_WHAT TO DO_: Report, as a number alone, how many lines below contain the string "text".

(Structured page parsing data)

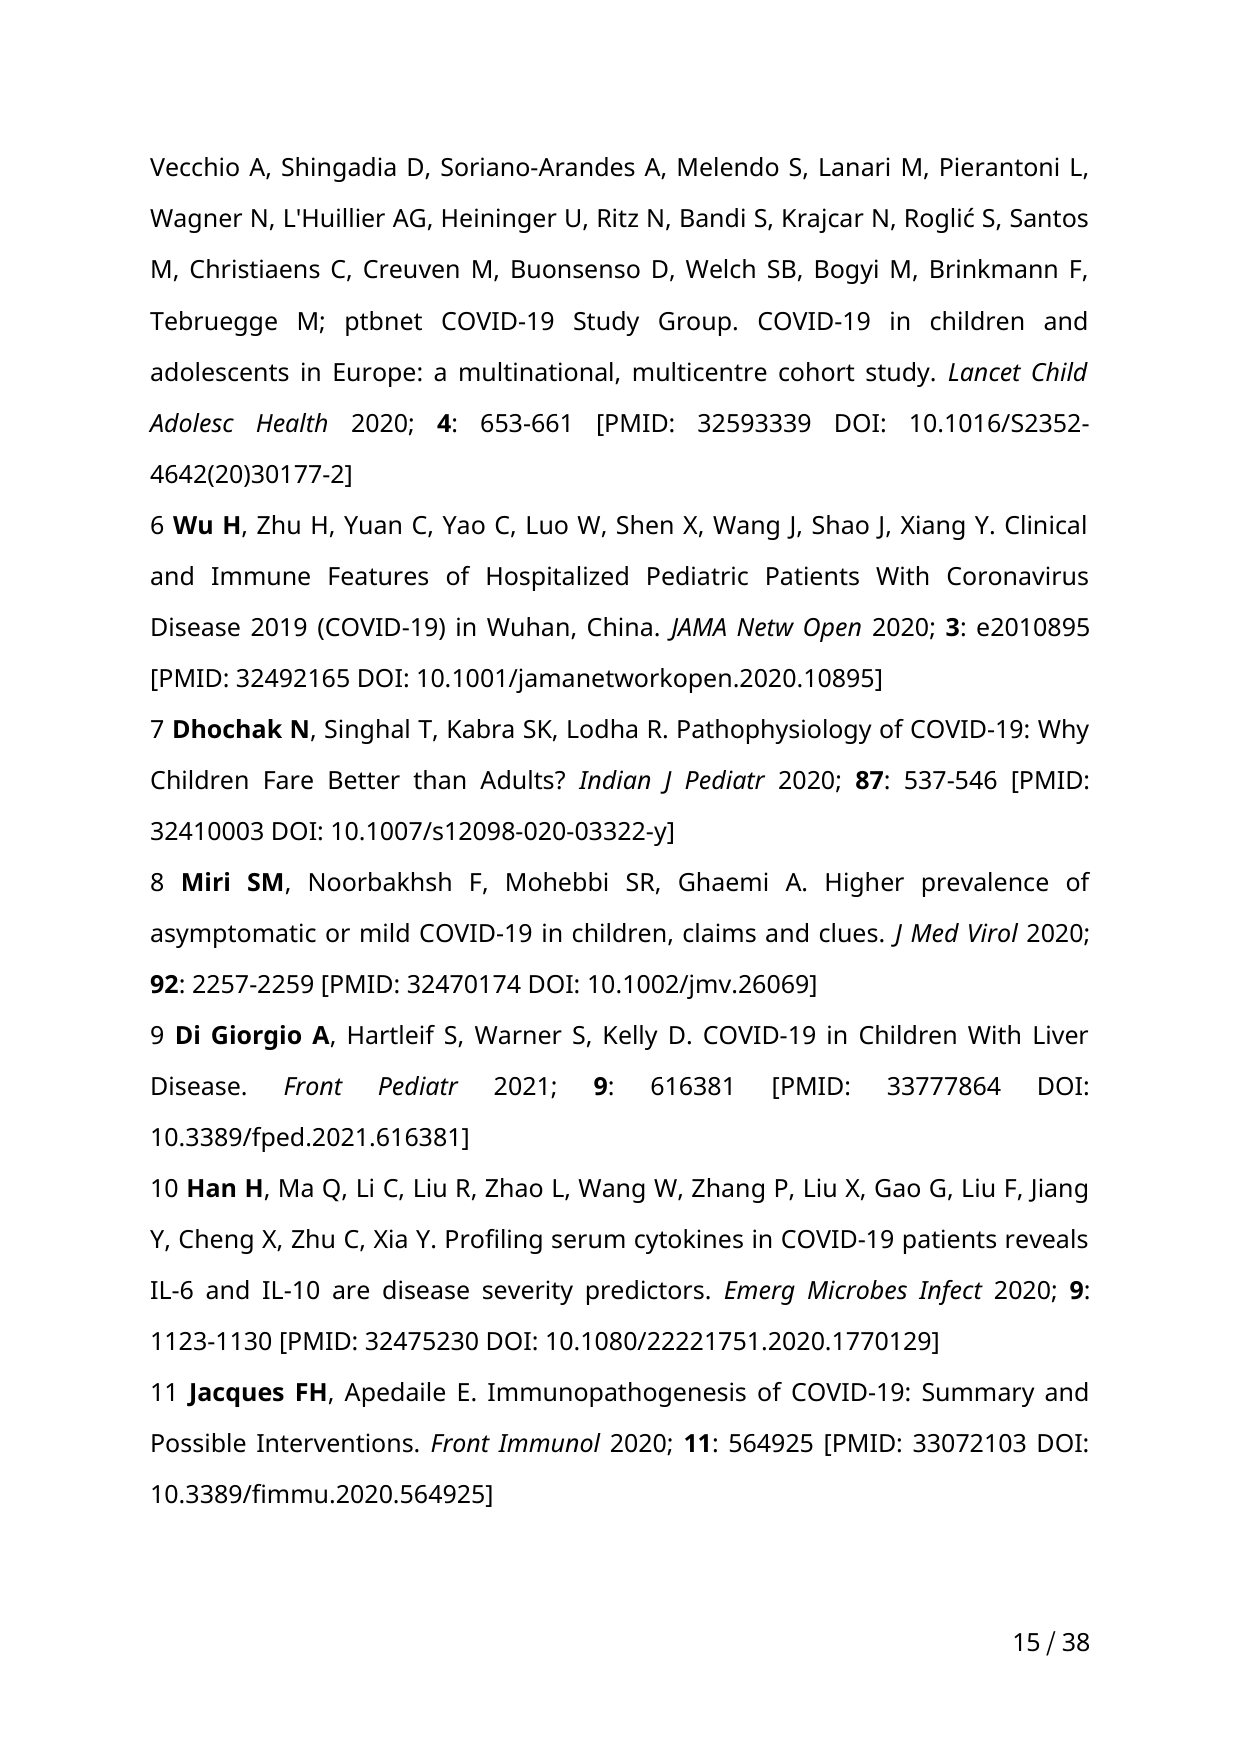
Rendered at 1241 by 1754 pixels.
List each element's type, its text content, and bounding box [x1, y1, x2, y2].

text 6 Wu H, Zhu H, Yuan C, Yao C, Luo W, Shen X, Wang J, Shao J, Xiang Y. Clinical and Immune Features of Hospitalized Pediatric Patients With Coronavirus Disease 2019 (COVID-19) in Wuhan, China. JAMA Netw Open 2020; 3: e2010895 [PMID: 32492165 DOI: 10.1001/jamanetworkopen.2020.10895] [150, 507, 1090, 694]
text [150, 150, 1090, 490]
text 7 Dhochak N, Singhal T, Kabra SK, Lodha R. Pathophysiology of COVID-19: Why Children Fare Better than Adults? Indian J Pediatr 2020; 87: 537-546 [PMID: 32410003 DOI: 10.1007/s12098-020-03322-y] [150, 711, 1090, 848]
text 8 Miri SM, Noorbakhsh F, Mohebbi SR, Ghaemi A. Higher prevalence of asymptomatic or mild COVID-19 in children, claims and clues. J Med Virol 2020; 92: 2257-2259 [PMID: 32470174 DOI: 10.1002/jmv.26069] [150, 864, 1090, 1001]
text 9 Di Giorgio A, Hartleif S, Warner S, Kelly D. COVID-19 in Children With Liver Disease. Front Pediatr 2021; 9: 616381 [PMID: 33777864 DOI: 10.3389/fped.2021.616381] [150, 1018, 1090, 1154]
text 10 Han H, Ma Q, Li C, Liu R, Zhao L, Wang W, Zhang P, Liu X, Gao G, Liu F, Jiang Y, Cheng X, Zhu C, Xia Y. Profiling serum cytokines in COVID-19 patients reveals IL-6 and IL-10 are disease severity predictors. Emerg Microbes Infect 2020; 9: 1123-1130 [PMID: 32475230 DOI: 10.1080/22221751.2020.1770129] [150, 1171, 1090, 1358]
text 11 Jacques FH, Apedaile E. Immunopathogenesis of COVID-19: Summary and Possible Interventions. Front Immunol 2020; 11: 564925 [PMID: 33072103 DOI: 10.3389/fimmu.2020.564925] [150, 1375, 1090, 1511]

_EXERCISE ANSWER_: 8